Request 1: According to the Iraq market commentary below, why is it still too early to judge whether the Bank of Baghdad will distribute dividends?
Request 2: Please reproduce word for word the part of the Iraq market commentary starting at "Meanwhile, the latest" and ending at "for economic growth).".

Any opinions expressed are those of the author, and do not necessarily reflect the views of Iraq Business News.
The market finally woke up from its multi-month slumber, increasing by +14.7% for the month as measured by the Rabee Securities RSISUSD Index, in the process turning the year’s loss of -11.8% as the end of April into a gain of +1.2%.
The market’s turnover, while promising relative to the recent past, is still low relative to the last five years since the market’s peak. While, the average daily turnover increased +83% from April’s dismal levels, yet it is only about +11% above the average of the last year, which in turn was a low turnover year, as can be seen from the chart below.
(Source: Iraq Stock Exchange (ISX), Rabee Securities, Asia Frontier Capital
However, within the relatively low turnover, the market saw a return of its animal spirts in the form of a stunning rally in the Bank of Baghdad (BBOB) which was up +62.5% for the month. Other leading banks rose such as the National Bank of Iraq (BNOI) +31.0%, Mansour Bank (BMNS) +20.0%, and Commercial Bank of Iraq (BCOI) +10.0%. Other stocks joined the rally with telecom operator Asiacell (TASC) +14.6% and Pepsi bottler Baghdad Soft Drinks (IBSD) +7.0%. Part of the catalyst for the banking sector’s rise was the end of foreign selling as covered here in the last few months, plus the emergence of modest foreign inflows in a number of leading banks such as BBOB and BMNS. The inflows were small, as can be seen from below, nevertheless the combined impacts of increasing foreign inflows vs. decreasing foreign outflows had an oversized positive influence.
(Source: Iraq Stock Exchange (ISX), Asia Frontier Capital)
However, the local buying was driven by more than just foreign inflows. BBOB reported earnings figures for the first quarter (Q1) of 2019, which were mostly in-line with the bank’s 2018 numbers (covered last month) and still pointing to the potential for a gradual recovery in the sector. Yet, the focus of local attention was Q1’s net profit equalling about 72% of 2018’s net profit which led to hopes that the bank would distribute dividends unlike last year. Last year’s decision not distribute dividends, as sound financially as it was, soured the local mood on the stock, which was made worse by the same locals absorbing massive amounts of foreign selling as covered here in August 2018. That souring led to a long spell of continuous price declines for BBOB, dragging the sector with it, which seems to have come to an end this month. While, the conditions are in place for the sector to recover, yet it is still too early in the year to judge the likelihood of the bank distributing dividends, especially given the size of its non-performing loans (NPL’s) and the potential need for provisions. Rabee Securities reports that BBOB’s NPL’s stood at 81.6% of gross loans at the end of Q1/2019, but it should be pointed out that BBOB has been aggressively shrinking its loan book over the last few years making a bad ratio much worse.
Meanwhile, the latest data from the Central Bank of Iraq (CBI) lend support to the early leading indicators of the return to liquidity, discussed here over the last few months. In particular, by the end of the third week of April, the IQD Current Account component of banks’ reserves with the CBI (a key component of the monetary base M0, and a function of customer deposits with banks) showed increased acceleration from the prior report (chart below), arguing for continued future growth in M0 and ultimately broad money M2 (a proxy for economic growth).
(Source: Central Bank of Iraq, Asia Frontier Capital)
(Note: M0 as of Mar, IQD C/A component of bank’s reserves as end of third week of Apr)

Extracted data:
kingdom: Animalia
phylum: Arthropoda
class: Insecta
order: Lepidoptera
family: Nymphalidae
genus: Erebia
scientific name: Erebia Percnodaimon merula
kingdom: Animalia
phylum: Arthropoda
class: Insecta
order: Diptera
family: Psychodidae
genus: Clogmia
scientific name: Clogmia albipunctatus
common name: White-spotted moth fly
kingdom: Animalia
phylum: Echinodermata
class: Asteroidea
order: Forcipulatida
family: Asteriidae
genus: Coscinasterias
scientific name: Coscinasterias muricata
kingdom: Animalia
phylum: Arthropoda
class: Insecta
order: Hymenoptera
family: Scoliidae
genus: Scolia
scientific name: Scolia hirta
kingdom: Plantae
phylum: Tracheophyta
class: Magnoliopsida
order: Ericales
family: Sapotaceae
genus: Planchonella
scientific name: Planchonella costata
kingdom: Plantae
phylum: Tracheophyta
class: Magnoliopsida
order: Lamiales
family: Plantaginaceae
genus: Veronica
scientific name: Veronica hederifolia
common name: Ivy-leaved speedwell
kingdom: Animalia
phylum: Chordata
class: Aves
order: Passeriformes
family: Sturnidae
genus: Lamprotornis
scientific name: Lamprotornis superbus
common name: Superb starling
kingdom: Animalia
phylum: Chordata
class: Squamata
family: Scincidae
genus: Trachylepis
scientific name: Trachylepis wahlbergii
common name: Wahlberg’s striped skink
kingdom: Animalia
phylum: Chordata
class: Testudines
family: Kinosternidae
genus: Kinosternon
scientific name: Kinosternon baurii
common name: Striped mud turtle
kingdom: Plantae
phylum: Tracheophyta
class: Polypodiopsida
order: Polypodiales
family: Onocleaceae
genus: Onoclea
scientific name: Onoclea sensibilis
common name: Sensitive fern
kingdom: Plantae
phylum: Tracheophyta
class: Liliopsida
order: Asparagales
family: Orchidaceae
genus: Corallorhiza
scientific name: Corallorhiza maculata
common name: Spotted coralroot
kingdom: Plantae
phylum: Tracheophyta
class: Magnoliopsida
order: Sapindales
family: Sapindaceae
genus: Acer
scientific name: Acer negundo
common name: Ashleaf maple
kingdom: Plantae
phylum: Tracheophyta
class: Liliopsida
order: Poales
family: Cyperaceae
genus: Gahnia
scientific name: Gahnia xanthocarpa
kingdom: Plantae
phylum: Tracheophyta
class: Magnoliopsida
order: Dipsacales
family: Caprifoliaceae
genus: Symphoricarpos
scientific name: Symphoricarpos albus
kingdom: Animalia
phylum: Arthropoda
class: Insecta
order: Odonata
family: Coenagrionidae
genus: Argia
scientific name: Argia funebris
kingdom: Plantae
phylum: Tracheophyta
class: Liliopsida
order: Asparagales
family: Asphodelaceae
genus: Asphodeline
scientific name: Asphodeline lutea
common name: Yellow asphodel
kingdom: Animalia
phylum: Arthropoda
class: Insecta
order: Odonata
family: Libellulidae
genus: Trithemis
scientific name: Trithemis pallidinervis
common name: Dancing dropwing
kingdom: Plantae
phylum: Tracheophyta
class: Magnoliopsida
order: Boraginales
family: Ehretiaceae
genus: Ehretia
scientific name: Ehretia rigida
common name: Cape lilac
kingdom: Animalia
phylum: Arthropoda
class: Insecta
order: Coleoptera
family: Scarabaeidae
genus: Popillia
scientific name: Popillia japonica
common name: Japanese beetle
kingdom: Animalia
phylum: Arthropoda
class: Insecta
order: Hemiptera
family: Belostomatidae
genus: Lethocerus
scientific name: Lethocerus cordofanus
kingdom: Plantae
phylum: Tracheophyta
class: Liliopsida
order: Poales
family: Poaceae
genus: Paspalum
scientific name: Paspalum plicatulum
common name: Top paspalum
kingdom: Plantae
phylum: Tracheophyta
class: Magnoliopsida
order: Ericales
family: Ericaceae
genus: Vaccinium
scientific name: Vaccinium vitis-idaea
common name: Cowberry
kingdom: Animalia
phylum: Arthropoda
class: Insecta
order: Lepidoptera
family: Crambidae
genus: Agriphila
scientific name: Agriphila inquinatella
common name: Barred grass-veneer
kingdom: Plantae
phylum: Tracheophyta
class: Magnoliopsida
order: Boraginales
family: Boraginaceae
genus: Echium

Task result 1: It is too early because of the size of the bank's non-performing loans and the potential need for provisions. Those loans stood at 81.6% of gross loans at the end of Q1/2019.

Task result 2:
Meanwhile, the latest data from the Central Bank of Iraq (CBI) lend support to the early leading indicators of the return to liquidity, discussed here over the last few months. In particular, by the end of the third week of April, the IQD Current Account component of banks’ reserves with the CBI (a key component of the monetary base M0, and a function of customer deposits with banks) showed increased acceleration from the prior report (chart below), arguing for continued future growth in M0 and ultimately broad money M2 (a proxy for economic growth).